I don’t know what I was thinking, because this was Rabbi Sagal, after all. He wasn’t giving us the answers – he pushed us to think – to understand that the words and stories of the bible that I have always taken so literally, in fact had many different meanings and that leaders of our people who I always assumed were just like Atticus Finch and completely unblemished – it was far more complicated than I ever imagined. I know that I was supposed to read the stories and learn from these men and women – reflect upon their choices and their actions and understand that in these choices and actions we can learn how to be a better person, how to identify the traits we admire and wish to emulate. Yet, I felt somewhat blindsided - we started at the very beginning, and we read about Abraham blindly offering up his son Issac for sacrifice, unwilling to stand up to God to save his child’s life; Jacob in cahoots with Rebecca, willfully duping his father in order to steal the birth right from his brother Esau; Joseph, upon seeing his brothers for the first time in years, gloating just a bit too much about his wealth and power. Even in the poignant passage between Jacob and Joseph, when they are reunited for the first time in years, I am left with a lingering sadness that even in what should be a joyous occasion, these are two men who are incapable of showing each other their true feelings.

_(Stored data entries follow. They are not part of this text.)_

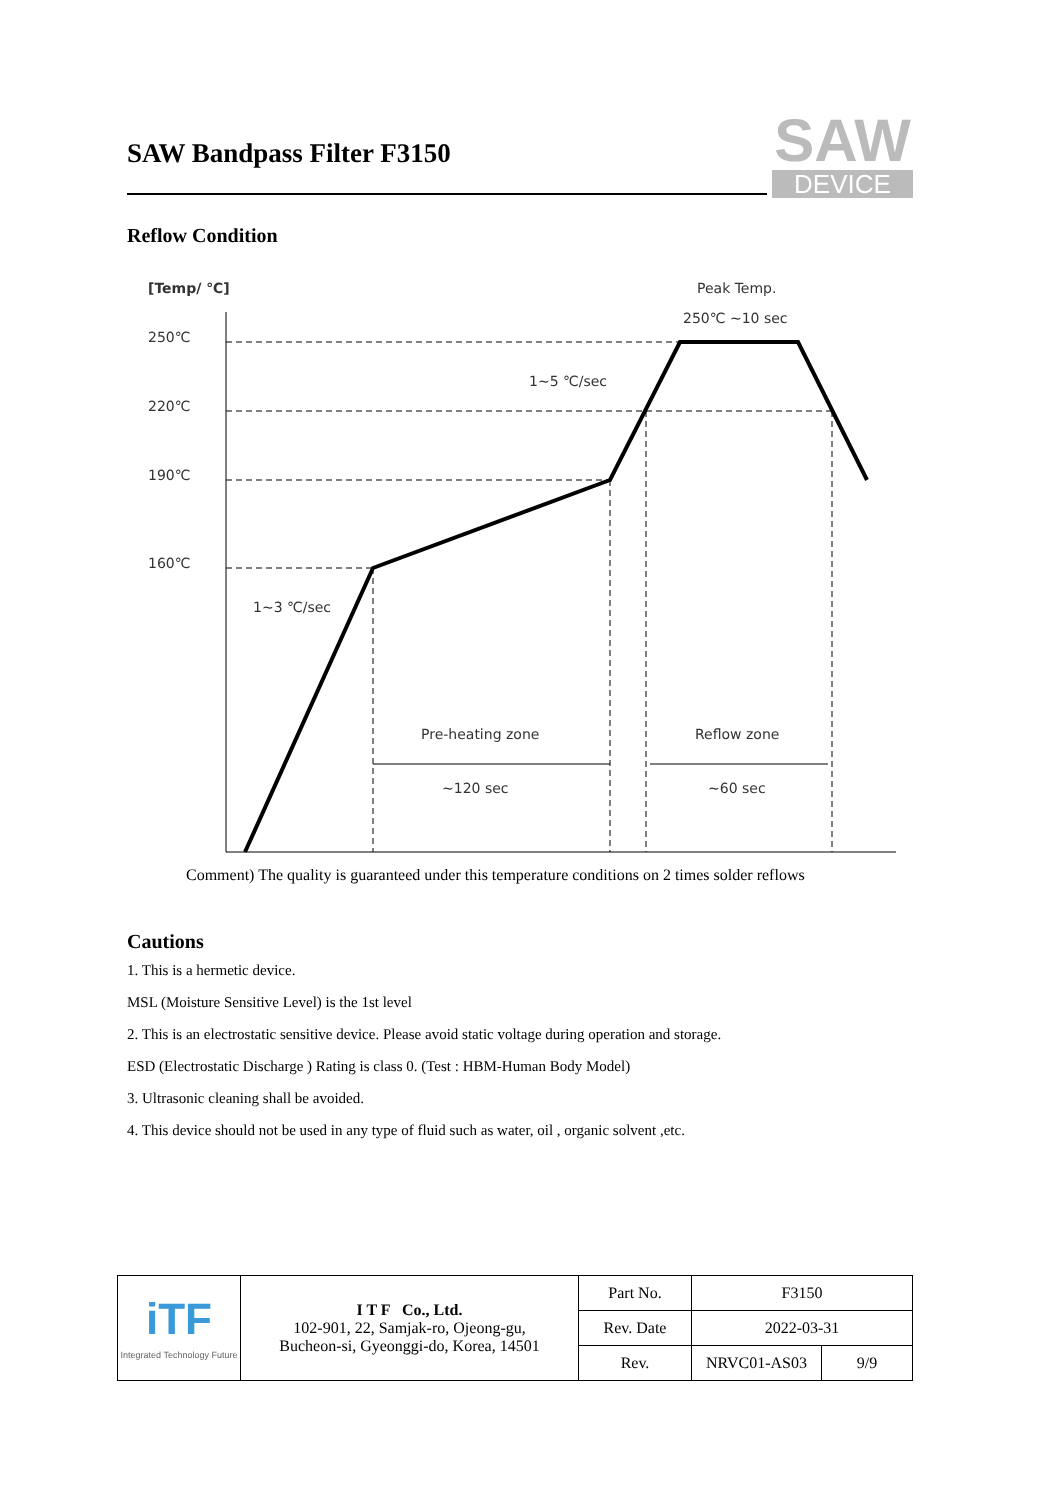SAW Bandpass Filter F3150
SAW
DEVICE
Reflow Condition
[Temp/ ℃]
Peak Temp.
250℃ ~10 sec
250℃
220℃
190℃
160℃
1~5 ℃/sec
1~3 ℃/sec
Pre-heating zone
~120 sec
Reflow zone
~60 sec
Comment) The quality is guaranteed under this temperature conditions on 2 times solder reflows
Cautions
1. This is a hermetic device.
MSL (Moisture Sensitive Level) is the 1st level
2. This is an electrostatic sensitive device. Please avoid static voltage during operation and storage.
ESD (Electrostatic Discharge ) Rating is class 0. (Test : HBM-Human Body Model)
3. Ultrasonic cleaning shall be avoided.
4. This device should not be used in any type of fluid such as water, oil , organic solvent ,etc.
| iTF Integrated Technology Future | I T F Co., Ltd. 102-901, 22, Samjak-ro, Ojeong-gu, Bucheon-si, Gyeonggi-do, Korea, 14501 | Part No. | F3150 | |
| | | Rev. Date | 2022-03-31 | |
| | | Rev. | NRVC01-AS03 | 9/9 |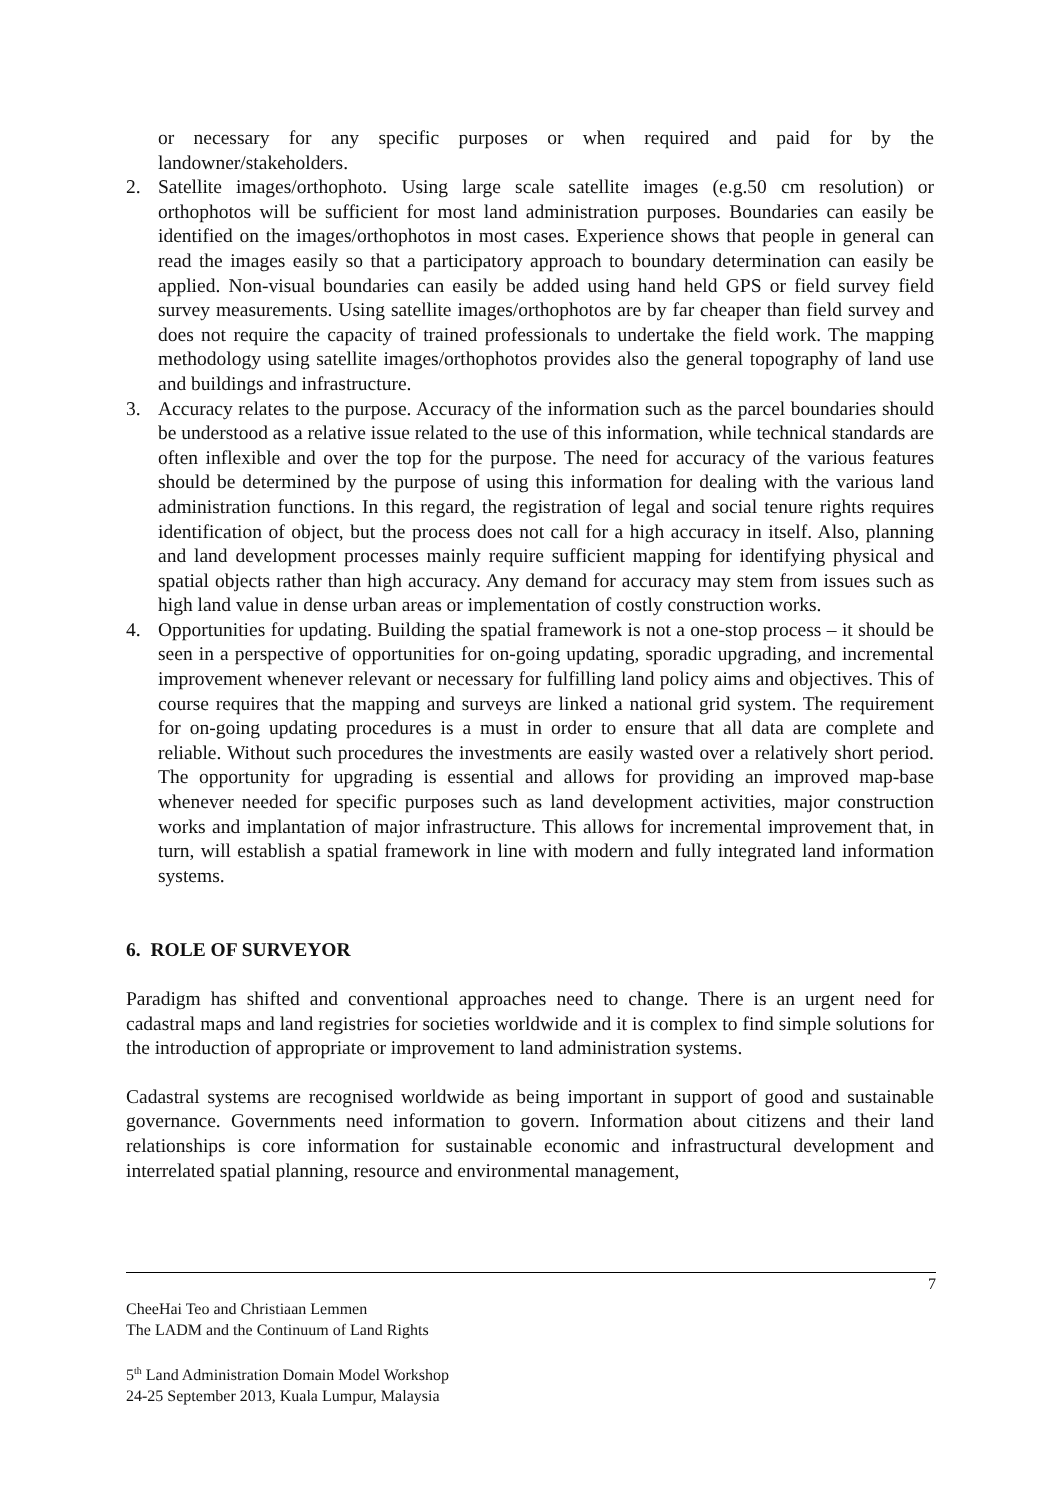or necessary for any specific purposes or when required and paid for by the landowner/stakeholders.
2. Satellite images/orthophoto. Using large scale satellite images (e.g.50 cm resolution) or orthophotos will be sufficient for most land administration purposes. Boundaries can easily be identified on the images/orthophotos in most cases. Experience shows that people in general can read the images easily so that a participatory approach to boundary determination can easily be applied. Non-visual boundaries can easily be added using hand held GPS or field survey field survey measurements. Using satellite images/orthophotos are by far cheaper than field survey and does not require the capacity of trained professionals to undertake the field work. The mapping methodology using satellite images/orthophotos provides also the general topography of land use and buildings and infrastructure.
3. Accuracy relates to the purpose. Accuracy of the information such as the parcel boundaries should be understood as a relative issue related to the use of this information, while technical standards are often inflexible and over the top for the purpose. The need for accuracy of the various features should be determined by the purpose of using this information for dealing with the various land administration functions. In this regard, the registration of legal and social tenure rights requires identification of object, but the process does not call for a high accuracy in itself. Also, planning and land development processes mainly require sufficient mapping for identifying physical and spatial objects rather than high accuracy. Any demand for accuracy may stem from issues such as high land value in dense urban areas or implementation of costly construction works.
4. Opportunities for updating. Building the spatial framework is not a one-stop process – it should be seen in a perspective of opportunities for on-going updating, sporadic upgrading, and incremental improvement whenever relevant or necessary for fulfilling land policy aims and objectives. This of course requires that the mapping and surveys are linked a national grid system. The requirement for on-going updating procedures is a must in order to ensure that all data are complete and reliable. Without such procedures the investments are easily wasted over a relatively short period. The opportunity for upgrading is essential and allows for providing an improved map-base whenever needed for specific purposes such as land development activities, major construction works and implantation of major infrastructure. This allows for incremental improvement that, in turn, will establish a spatial framework in line with modern and fully integrated land information systems.
6. ROLE OF SURVEYOR
Paradigm has shifted and conventional approaches need to change. There is an urgent need for cadastral maps and land registries for societies worldwide and it is complex to find simple solutions for the introduction of appropriate or improvement to land administration systems.
Cadastral systems are recognised worldwide as being important in support of good and sustainable governance. Governments need information to govern. Information about citizens and their land relationships is core information for sustainable economic and infrastructural development and interrelated spatial planning, resource and environmental management,
7
CheeHai Teo and Christiaan Lemmen
The LADM and the Continuum of Land Rights
5<sup>th</sup> Land Administration Domain Model Workshop
24-25 September 2013, Kuala Lumpur, Malaysia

I couldn’t find a single Atticus Finch in the lot – and I began to wonder if perhaps I had been wrong – this gentle, good man was, in fact, not an example of a biblical hero -- he was too good, and no one, even the heroes of the Bible could ever achieve anything close to this.
I wonder if such goodness is unattainable. I’ve a feeling many of us have been thinking about this lately. 2016 wasn’t exactly a stellar year of kindness and grace. I sincerely don’t mean to make any sort of political statement - even though it’d be easy, especially today with the inauguration of Donald Trump as our new president, but there does seem to be a lack of Atticus Finches in this world – too many people who seem unwilling to stand up against hatred, who are far more concerned about personal fame or wealth or power. And when I read the Torah portions each week at class, I couldn’t help but feel a deflated sense that nothing has ever really changed.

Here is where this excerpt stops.